(Items listed in a dataset)
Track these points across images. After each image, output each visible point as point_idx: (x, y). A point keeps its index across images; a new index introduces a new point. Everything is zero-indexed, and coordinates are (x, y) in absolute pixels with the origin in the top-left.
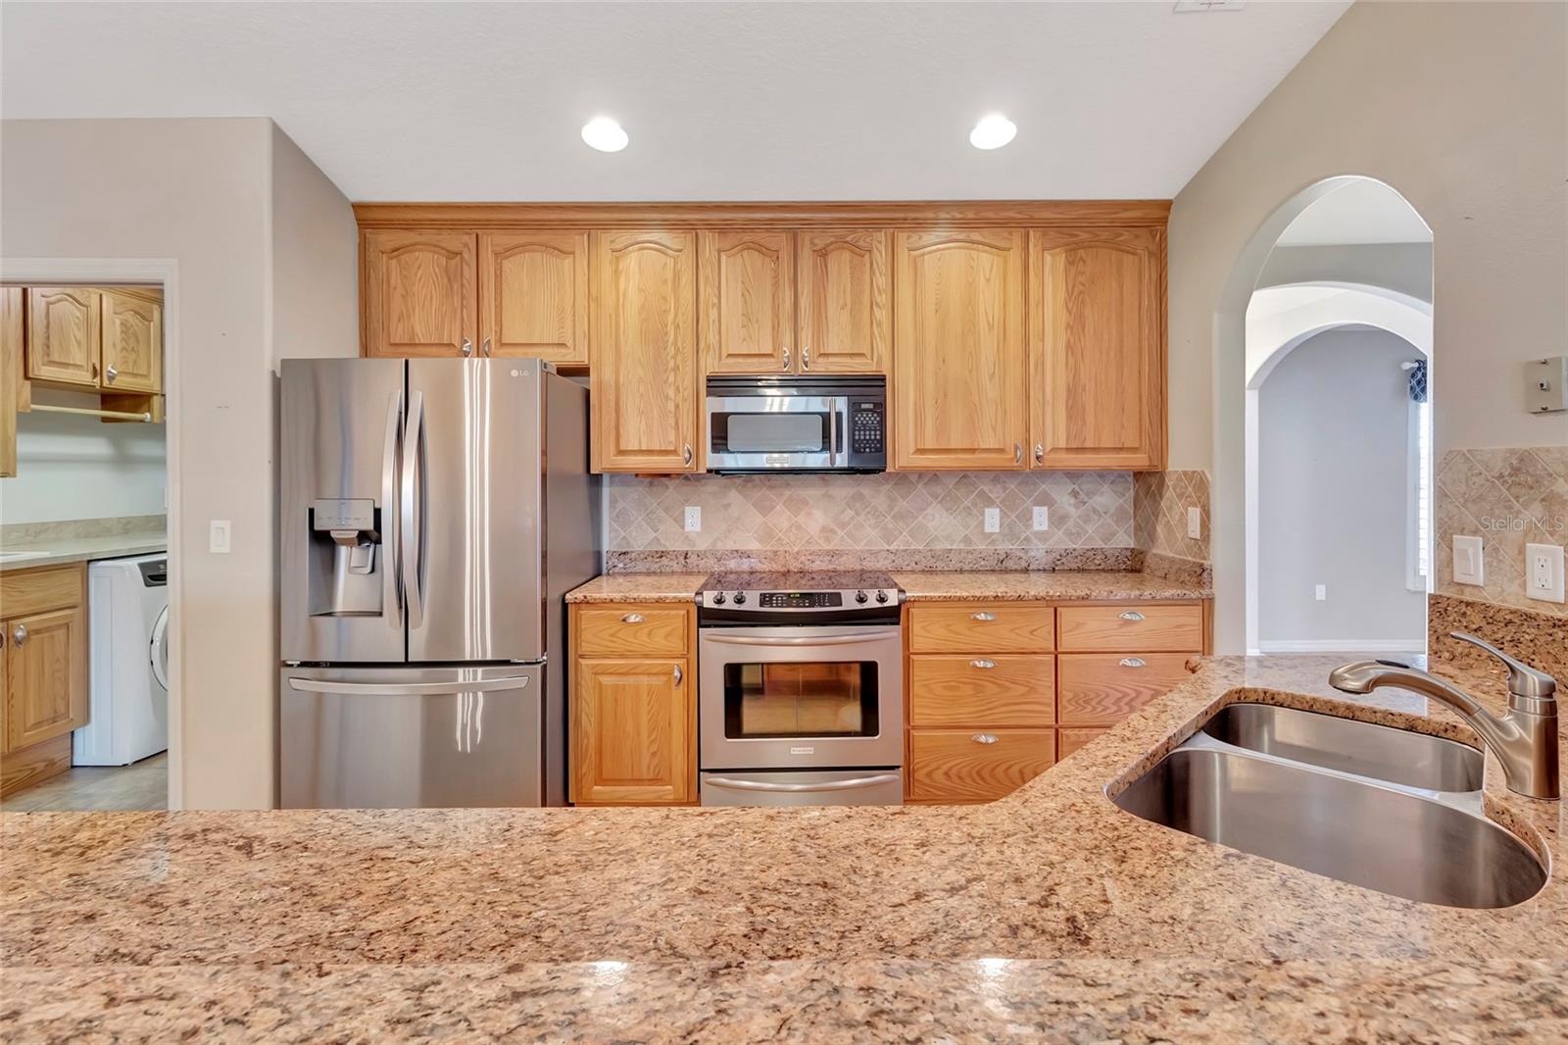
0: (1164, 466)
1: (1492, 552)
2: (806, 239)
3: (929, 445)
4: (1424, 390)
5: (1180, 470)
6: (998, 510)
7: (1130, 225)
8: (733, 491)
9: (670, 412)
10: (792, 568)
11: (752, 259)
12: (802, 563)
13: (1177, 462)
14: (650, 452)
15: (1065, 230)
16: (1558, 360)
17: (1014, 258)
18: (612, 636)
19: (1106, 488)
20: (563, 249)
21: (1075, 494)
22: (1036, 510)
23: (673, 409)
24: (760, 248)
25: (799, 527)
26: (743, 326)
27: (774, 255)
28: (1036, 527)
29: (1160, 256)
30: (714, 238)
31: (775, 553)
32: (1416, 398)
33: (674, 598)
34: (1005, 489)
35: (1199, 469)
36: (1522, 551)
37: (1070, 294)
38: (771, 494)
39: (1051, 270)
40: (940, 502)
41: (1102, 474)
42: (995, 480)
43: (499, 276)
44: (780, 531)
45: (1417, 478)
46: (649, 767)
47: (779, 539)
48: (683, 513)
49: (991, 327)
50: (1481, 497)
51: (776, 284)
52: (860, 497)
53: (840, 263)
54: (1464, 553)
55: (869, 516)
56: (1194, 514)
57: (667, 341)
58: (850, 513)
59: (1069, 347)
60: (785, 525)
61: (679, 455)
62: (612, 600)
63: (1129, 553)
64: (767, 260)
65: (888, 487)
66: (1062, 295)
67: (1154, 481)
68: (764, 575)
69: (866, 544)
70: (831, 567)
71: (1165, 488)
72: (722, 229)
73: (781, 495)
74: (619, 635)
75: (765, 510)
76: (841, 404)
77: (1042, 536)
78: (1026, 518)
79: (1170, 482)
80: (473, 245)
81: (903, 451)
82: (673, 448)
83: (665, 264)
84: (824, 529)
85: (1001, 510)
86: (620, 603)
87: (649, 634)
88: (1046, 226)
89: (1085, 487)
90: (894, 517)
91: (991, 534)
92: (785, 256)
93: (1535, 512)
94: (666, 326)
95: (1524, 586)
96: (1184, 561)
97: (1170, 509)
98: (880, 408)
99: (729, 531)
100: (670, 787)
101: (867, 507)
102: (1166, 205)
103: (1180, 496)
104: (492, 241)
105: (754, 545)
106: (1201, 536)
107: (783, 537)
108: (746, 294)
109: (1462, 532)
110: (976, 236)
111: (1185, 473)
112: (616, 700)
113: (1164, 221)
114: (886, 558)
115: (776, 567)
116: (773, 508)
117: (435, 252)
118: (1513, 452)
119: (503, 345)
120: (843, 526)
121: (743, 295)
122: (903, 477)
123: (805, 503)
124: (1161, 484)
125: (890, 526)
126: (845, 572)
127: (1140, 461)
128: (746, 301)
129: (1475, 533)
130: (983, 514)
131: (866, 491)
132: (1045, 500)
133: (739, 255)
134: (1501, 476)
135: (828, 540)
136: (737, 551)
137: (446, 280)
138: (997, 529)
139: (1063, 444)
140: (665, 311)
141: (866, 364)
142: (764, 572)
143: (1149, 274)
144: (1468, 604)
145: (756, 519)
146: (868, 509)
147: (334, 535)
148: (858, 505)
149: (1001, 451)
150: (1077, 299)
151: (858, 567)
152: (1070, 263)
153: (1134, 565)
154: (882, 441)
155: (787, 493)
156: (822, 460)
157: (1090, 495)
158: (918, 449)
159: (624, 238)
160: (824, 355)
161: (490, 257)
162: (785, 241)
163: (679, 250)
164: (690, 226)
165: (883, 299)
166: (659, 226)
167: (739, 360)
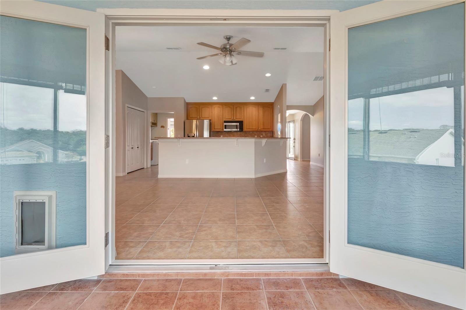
2: (235, 106)
7: (269, 105)
14: (218, 129)
15: (263, 105)
20: (208, 107)
21: (264, 134)
23: (220, 124)
24: (229, 107)
26: (228, 116)
29: (273, 108)
30: (225, 106)
37: (263, 112)
39: (261, 110)
41: (268, 131)
42: (255, 132)
48: (221, 136)
49: (254, 115)
51: (231, 111)
57: (220, 117)
59: (263, 118)
65: (244, 133)
76: (238, 124)
80: (199, 107)
81: (245, 129)
82: (220, 129)
83: (219, 109)
88: (261, 105)
92: (232, 108)
98: (242, 124)
108: (228, 112)
110: (253, 106)
113: (273, 104)
117: (195, 108)
119: (202, 117)
122: (245, 131)
127: (270, 130)
133: (227, 108)
137: (196, 111)
139: (262, 128)
140: (219, 114)
141: (241, 120)
149: (255, 129)
152: (263, 109)
154: (243, 128)
155: (233, 134)
156: (236, 130)
157: (267, 134)
158: (247, 129)
159: (215, 106)
160: (236, 119)
161: (201, 108)
162: (232, 106)
163: (221, 107)
164: (222, 105)
165: (243, 113)
166: (219, 105)
167: (227, 119)
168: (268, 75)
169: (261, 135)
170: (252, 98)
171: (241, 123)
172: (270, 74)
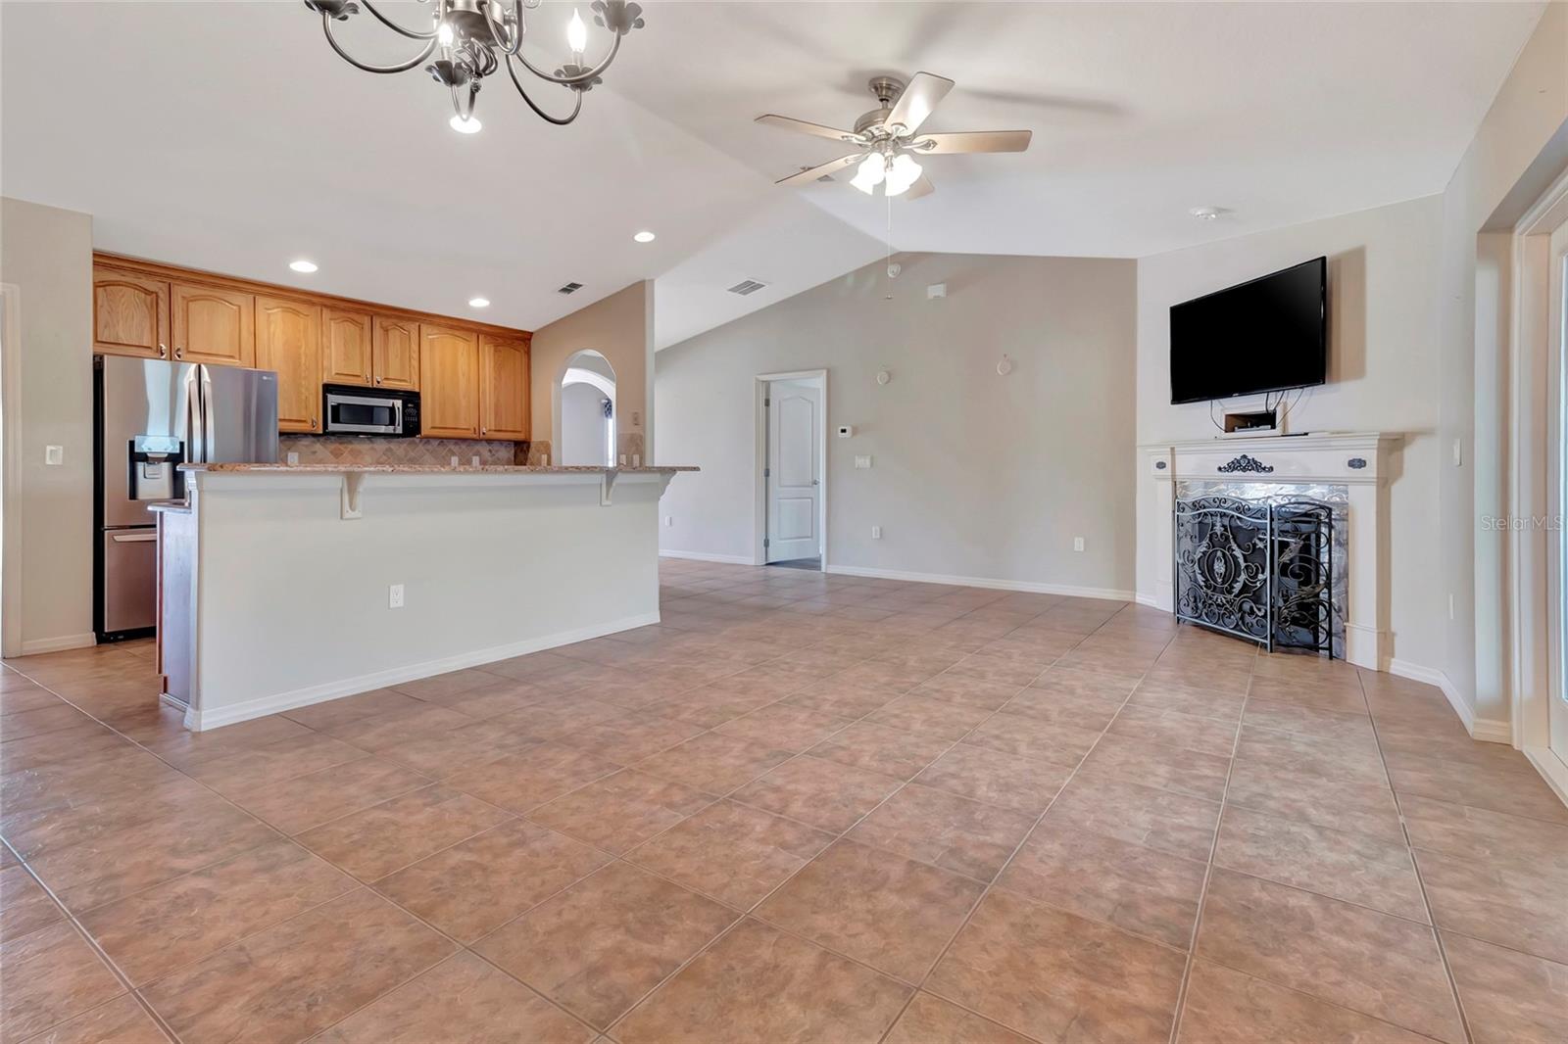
0: (530, 438)
1: (627, 458)
2: (377, 321)
3: (436, 425)
4: (610, 413)
5: (537, 440)
6: (457, 458)
7: (518, 339)
9: (303, 400)
11: (351, 328)
13: (536, 438)
14: (291, 421)
15: (493, 337)
17: (473, 344)
19: (503, 448)
20: (231, 302)
21: (490, 451)
22: (474, 457)
24: (353, 321)
26: (345, 360)
27: (361, 326)
29: (528, 353)
30: (328, 312)
32: (607, 416)
34: (459, 447)
35: (545, 441)
36: (632, 457)
37: (495, 363)
38: (341, 447)
39: (487, 351)
41: (501, 441)
42: (456, 444)
43: (187, 311)
45: (607, 455)
48: (287, 456)
49: (463, 375)
50: (625, 445)
51: (362, 340)
53: (395, 335)
54: (623, 460)
55: (395, 460)
56: (544, 458)
59: (496, 388)
61: (307, 423)
64: (357, 328)
66: (492, 364)
67: (525, 445)
71: (531, 448)
72: (332, 308)
76: (398, 403)
78: (470, 462)
79: (532, 445)
80: (167, 290)
81: (426, 428)
82: (304, 419)
83: (299, 322)
85: (459, 458)
88: (487, 334)
89: (495, 448)
90: (408, 460)
92: (367, 326)
93: (634, 448)
95: (633, 465)
97: (533, 456)
98: (418, 406)
102: (531, 334)
103: (538, 451)
104: (181, 291)
108: (347, 344)
110: (457, 333)
111: (539, 442)
113: (530, 340)
117: (136, 289)
119: (189, 352)
121: (344, 344)
122: (428, 439)
124: (529, 447)
127: (520, 437)
128: (346, 347)
129: (624, 454)
130: (451, 460)
132: (477, 454)
133: (342, 322)
137: (145, 308)
139: (493, 428)
140: (299, 347)
141: (408, 386)
143: (525, 360)
145: (331, 460)
147: (149, 455)
149: (468, 429)
150: (499, 367)
152: (495, 351)
154: (418, 422)
155: (350, 447)
156: (390, 429)
157: (497, 451)
158: (433, 428)
159: (272, 302)
160: (386, 379)
161: (180, 299)
162: (366, 320)
163: (307, 316)
164: (313, 304)
165: (416, 356)
166: (295, 300)
167: (342, 377)
168: (644, 237)
169: (474, 455)
170: (479, 303)
171: (412, 399)
172: (651, 232)
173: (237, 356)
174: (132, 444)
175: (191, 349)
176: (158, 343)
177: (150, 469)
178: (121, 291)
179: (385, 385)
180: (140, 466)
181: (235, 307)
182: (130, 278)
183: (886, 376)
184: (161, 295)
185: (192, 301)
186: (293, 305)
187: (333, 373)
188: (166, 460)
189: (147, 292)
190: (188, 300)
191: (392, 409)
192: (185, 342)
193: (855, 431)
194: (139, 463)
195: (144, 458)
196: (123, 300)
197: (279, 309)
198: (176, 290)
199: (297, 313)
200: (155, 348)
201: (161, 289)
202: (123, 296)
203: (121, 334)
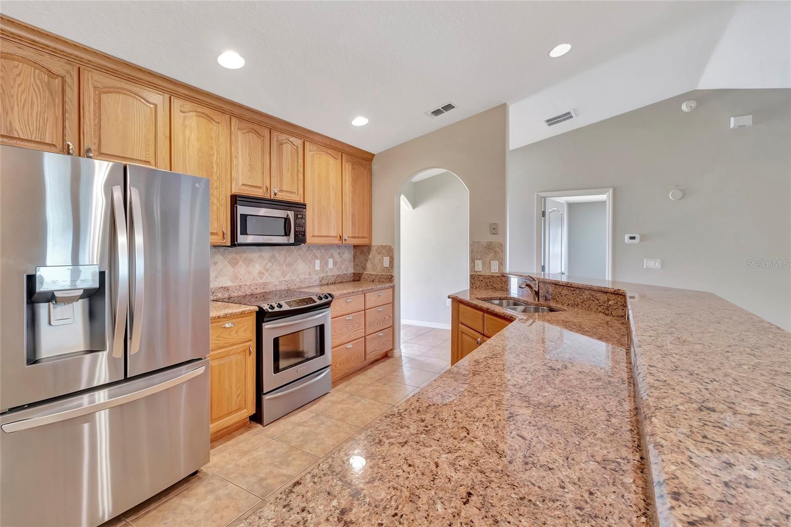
0: (371, 243)
1: (483, 264)
2: (275, 134)
3: (316, 234)
5: (379, 245)
6: (319, 261)
7: (365, 159)
8: (219, 255)
9: (215, 211)
10: (248, 293)
11: (253, 137)
12: (252, 290)
13: (377, 242)
15: (353, 157)
16: (497, 224)
17: (339, 161)
18: (217, 337)
19: (347, 251)
20: (148, 99)
21: (339, 254)
22: (330, 260)
23: (216, 210)
24: (256, 133)
25: (249, 272)
26: (249, 171)
27: (262, 138)
28: (330, 267)
29: (371, 172)
30: (236, 121)
31: (240, 286)
33: (249, 310)
34: (321, 252)
35: (389, 245)
36: (490, 263)
39: (348, 169)
40: (302, 258)
42: (318, 249)
43: (99, 105)
44: (241, 275)
46: (236, 403)
47: (241, 279)
49: (333, 189)
50: (481, 252)
52: (273, 257)
53: (287, 150)
54: (478, 264)
55: (277, 265)
56: (386, 260)
57: (213, 172)
58: (270, 264)
60: (244, 272)
61: (218, 236)
62: (219, 317)
63: (353, 275)
64: (260, 140)
65: (284, 252)
67: (365, 249)
68: (235, 299)
69: (276, 278)
70: (264, 291)
71: (371, 251)
72: (240, 118)
73: (241, 257)
74: (221, 336)
75: (234, 263)
76: (291, 214)
77: (331, 270)
78: (327, 263)
79: (374, 249)
82: (215, 232)
83: (212, 129)
84: (260, 273)
85: (320, 261)
86: (224, 317)
87: (237, 332)
88: (348, 154)
89: (342, 251)
90: (286, 265)
91: (317, 271)
92: (267, 139)
93: (492, 255)
94: (212, 163)
95: (490, 270)
96: (383, 275)
97: (374, 258)
98: (304, 218)
99: (216, 277)
100: (245, 410)
101: (276, 261)
102: (373, 155)
103: (379, 254)
104: (93, 79)
105: (228, 284)
106: (390, 265)
107: (242, 278)
108: (251, 155)
109: (477, 259)
110: (329, 151)
111: (382, 246)
112: (220, 372)
113: (371, 160)
114: (285, 284)
115: (241, 294)
116: (238, 263)
117: (36, 68)
118: (488, 242)
119: (101, 153)
120: (267, 270)
121: (249, 155)
123: (252, 260)
124: (369, 250)
125: (285, 269)
126: (269, 292)
127: (367, 242)
128: (250, 158)
129: (480, 260)
130: (315, 262)
131: (276, 254)
132: (332, 257)
133: (247, 134)
134: (485, 247)
135: (261, 278)
136: (222, 288)
137: (47, 94)
138: (319, 269)
139: (351, 236)
140: (212, 155)
141: (296, 197)
142: (235, 297)
143: (369, 177)
144: (480, 275)
145: (229, 270)
146: (277, 262)
147: (55, 293)
148: (273, 260)
149: (336, 237)
150: (355, 181)
151: (274, 289)
152: (352, 169)
153: (357, 278)
154: (304, 232)
155: (244, 256)
156: (285, 239)
157: (343, 254)
158: (313, 237)
159: (188, 106)
160: (281, 191)
161: (92, 89)
162: (266, 133)
163: (218, 123)
164: (223, 112)
165: (301, 169)
166: (208, 106)
167: (247, 188)
168: (560, 50)
169: (330, 258)
171: (300, 210)
173: (153, 162)
174: (31, 280)
175: (103, 151)
176: (64, 140)
177: (58, 311)
178: (17, 67)
179: (281, 196)
180: (43, 309)
181: (152, 106)
182: (28, 53)
183: (680, 194)
184: (68, 80)
185: (105, 93)
186: (207, 111)
187: (241, 184)
188: (82, 297)
189: (52, 74)
190: (100, 92)
191: (287, 220)
192: (97, 141)
193: (643, 238)
194: (42, 305)
195: (50, 298)
196: (19, 80)
197: (195, 113)
198: (85, 75)
199: (210, 118)
200: (59, 145)
201: (68, 72)
202: (19, 75)
203: (17, 125)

- [Exercise details]
Starting with the first line of the data above, write out each line exactly up to and including the line that holds "99: (729, 531)". Pictures stay out.

- [Answer box]
Track these points across images. After each image, output each visible point as point_idx: (x, y). A point keeps its index across images; a new index introduces a new point. Everything is zero-indexed, and coordinates are (x, y) in absolute pixels with the origin in the top-left.
0: (1164, 466)
1: (1492, 552)
2: (806, 239)
3: (929, 445)
4: (1424, 390)
5: (1180, 470)
6: (998, 510)
7: (1130, 225)
8: (733, 491)
9: (670, 412)
10: (792, 568)
11: (752, 259)
12: (802, 563)
13: (1177, 462)
14: (650, 452)
15: (1065, 230)
16: (1558, 360)
17: (1014, 258)
18: (612, 636)
19: (1106, 488)
20: (563, 249)
21: (1075, 494)
22: (1036, 510)
23: (673, 409)
24: (760, 248)
25: (799, 527)
26: (743, 326)
27: (774, 255)
28: (1036, 527)
29: (1160, 256)
30: (714, 238)
31: (775, 553)
32: (1416, 398)
33: (674, 598)
34: (1005, 489)
35: (1199, 469)
36: (1522, 551)
37: (1070, 294)
38: (771, 494)
39: (1051, 270)
40: (940, 502)
41: (1102, 474)
42: (995, 480)
43: (499, 276)
44: (780, 531)
45: (1417, 478)
46: (649, 767)
47: (779, 539)
48: (683, 513)
49: (991, 327)
50: (1481, 497)
51: (776, 284)
52: (860, 497)
53: (840, 263)
54: (1464, 553)
55: (869, 516)
56: (1194, 514)
57: (667, 341)
58: (850, 513)
59: (1069, 347)
60: (785, 525)
61: (679, 455)
62: (612, 600)
63: (1129, 553)
64: (767, 260)
65: (888, 487)
66: (1062, 295)
67: (1154, 481)
68: (764, 575)
69: (866, 544)
70: (831, 567)
71: (1165, 488)
72: (722, 229)
73: (781, 495)
74: (619, 635)
75: (765, 510)
76: (841, 404)
77: (1042, 536)
78: (1026, 518)
79: (1170, 482)
80: (473, 245)
81: (903, 451)
82: (673, 448)
83: (665, 264)
84: (824, 529)
85: (1001, 510)
86: (620, 603)
87: (649, 634)
88: (1046, 226)
89: (1085, 487)
90: (894, 517)
91: (991, 534)
92: (785, 256)
93: (1535, 512)
94: (666, 326)
95: (1524, 586)
96: (1184, 561)
97: (1170, 509)
98: (880, 408)
99: (729, 531)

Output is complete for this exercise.